Das sittliche Empfinden bestimmt den Umgang mit menschlichen Überresten
Allerdings erfolgt die Beisetzung auch in diesem Fall zumeist in einem Kindersammelgrab, wo die Kinder vierteljährlich gesammelt, gemeinsam verbrannt und in einer Urne bestattet werden. Manche Länder machen die Bestattung sogar gänzlich vom Goodwill des Friedhofsträgers abhängig. Bittere Konsequenz: Das tote Kind ist organischer Abfall, Krankenhausmüll, der ordnungsgemäß entsprechend den Hygienevorschriften entsorgt werden muss. Entsorgung bedeutet in der Regel Verbrennung zusammen mit herausoperierten Blinddärmen oder Geschwüren und Zuführung der Asche zum Sondermüll.
Diese Praxis hatte ihre Wurzel in der Regelung des § 31 Abs. 3 PStV in seiner bisherigen Fassung. Danach gilt: Wenn das Gewicht der Leibesfrucht weniger als 500 Gramm beträgt, handelt es sich um eine Fehlgeburt. Sie wird in den Personenstandsregistern nicht beurkundet, wenn sie ohne Merkmale des Lebens wie Herzschlag, Nabelschnurpulsation oder Lungenatmung und kein Teil einer Mehrlingsgeburt war. Was aber nicht personenstandsrechtlich beurkundet wird, hat als Mensch nicht existiert, ist also keine "Leiche" und damit eben nicht bestattungspflichtig.
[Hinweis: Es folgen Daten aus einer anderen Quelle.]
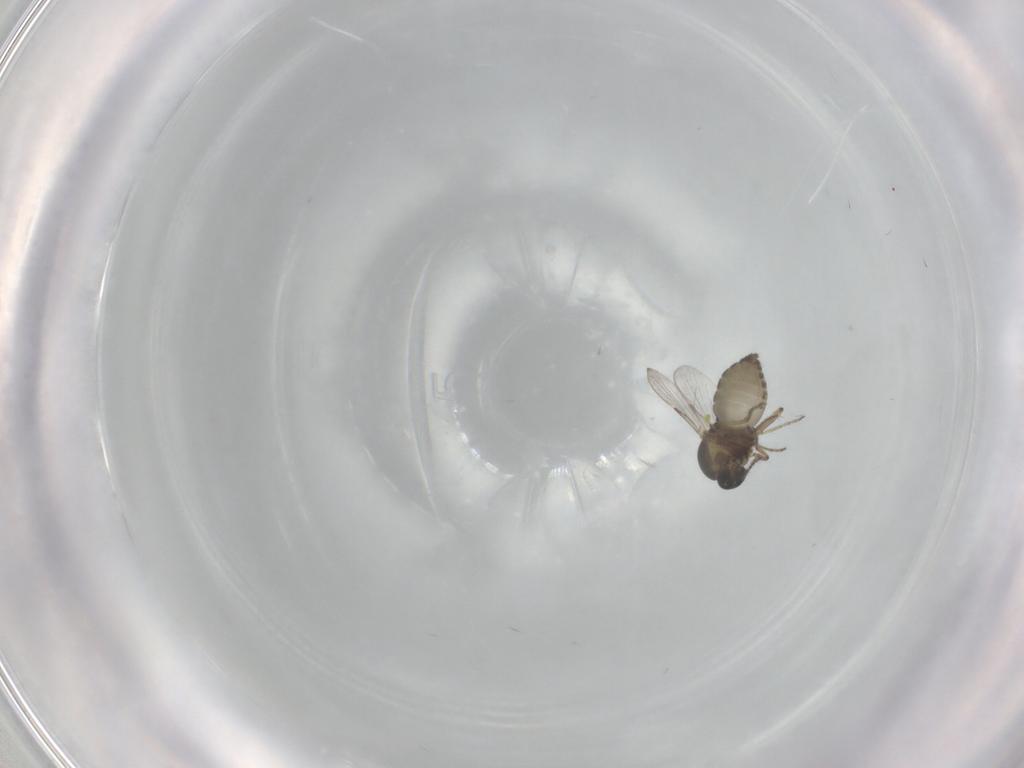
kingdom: Animalia
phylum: Arthropoda
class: Insecta
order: Diptera
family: Ceratopogonidae
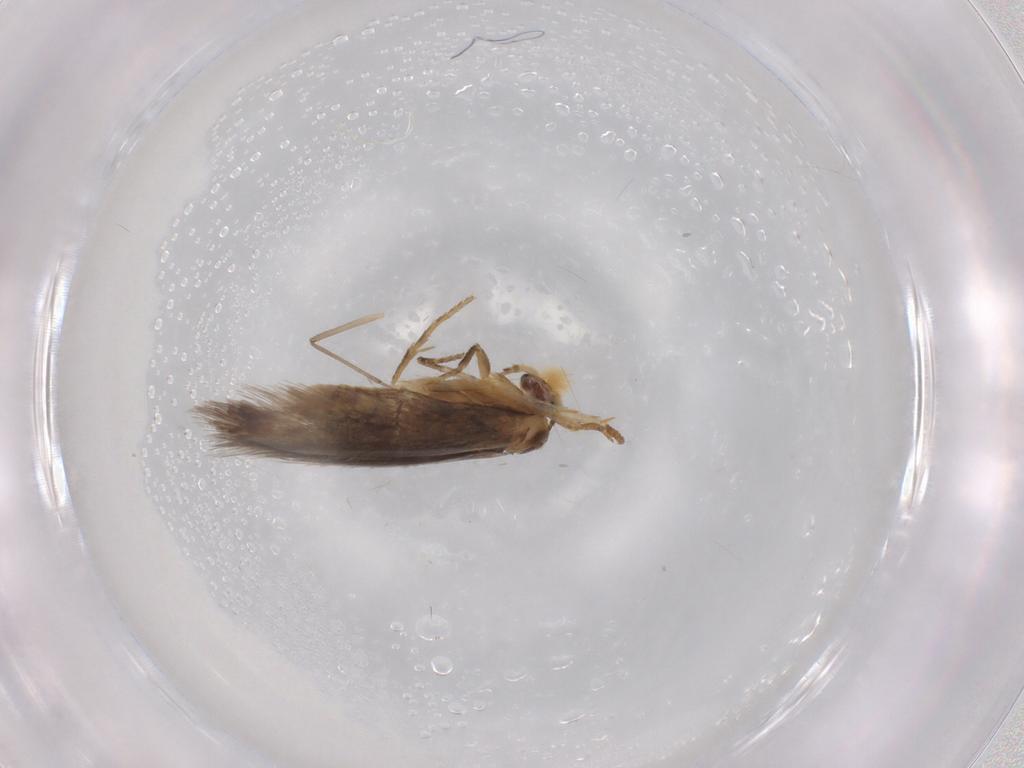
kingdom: Animalia
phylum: Arthropoda
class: Insecta
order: Lepidoptera
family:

Dabei wird die ehrfurchtvolle Behandlung menschlicher Überreste durch Pietät, Sitte und religiöse Anschauung bestimmt. Bereits die Entscheidung des Bundesverfassungsgerichts (BVerfG) zum Schwangerschaftsabbruch enthält wesentliche Aussagen zum sittlichen Empfinden unseres Kulturkreises. Danach beginnt die Menschenwürde spätestens mit der Nidation (Einnistung) der Eizelle (Urt. v. 25.02.1975, Az. 1 BvF 1/74, 1 BvF 2/74, 1 BvF 3/74, 1 BvF4/74, 1 BvF 5/74, 1 BvF 6/74). Somit besitzt auch ein Fehlgeborenes Menschenwürde und kann das sogenannte postmortale Persönlichkeitsrecht beanspruchen.
Medizinischer Fortschritt setzt bisherige Parameter außer Kraft
Die bisherige Regelung stand zu dieser Rechtsprechung diametral im Widerspruch.Die Festlegung auf 500 Gramm – das Gewicht wird in der Regel zwischen der 24. und 26. Schwangerschaftswoche erreicht – ging auf eine Empfehlung der Weltgesundheitsorganisation (WHO) zurück und basierte auf der Erfahrung, dass Föten vor diesem Entwicklungsstadium in der Regel noch nicht lebensfähig sind. Durch die enormen Fortschritte in der Medizin stimmt dieser Erfahrungssatz schon länger nicht mehr. Das kleinste überlebende Frühchen hatte ein Gewicht von 284 Gramm. Es war daher höchste Zeit, die veraltete PStV anzupassen.
Dazu stellte Familienministerin Schröder im Vorfeld der Kabinettssitzung treffend fest: "Der Aufwand ist klein, das Ergebnis für viele erschütterte Paare in Deutschland sehr bedeutend. Wir debattieren zu Recht immer wieder über die Frage, wann das menschliche Leben beginnt. Da ist es nur folgerichtig, diesem frühen Leben im Mutterleib auch beim Tod vor der Geburt einen Namen geben zu dürfen."
Ein langer Kampf – viele Eltern, die Kirche, die Bundestagsabgeordneten Klaus-Peter Willsch und Stefanie Vogelsang und auch der Autor haben sich dafür eingesetzt – geht glücklich zu Ende: "Sternenkinder" sind als Person anerkannt und haben einen Rechtsanspruch auf eine würdige Bestattung auf allen deutschen Friedhöfen. Die Neuregelung erleichtert den Betroffenen ihre Trauerarbeit und gibt toten Kindern die ihnen zustehende Würde.
Torsten F. Barthel, LL.M. ist Rechtsanwalt in Berlin und spezialisiert auf das Friedhofs- und Bestattungsrecht. Er hat auch Kommentare zu mehreren Landes-Bestattungsgesetzen verfasst.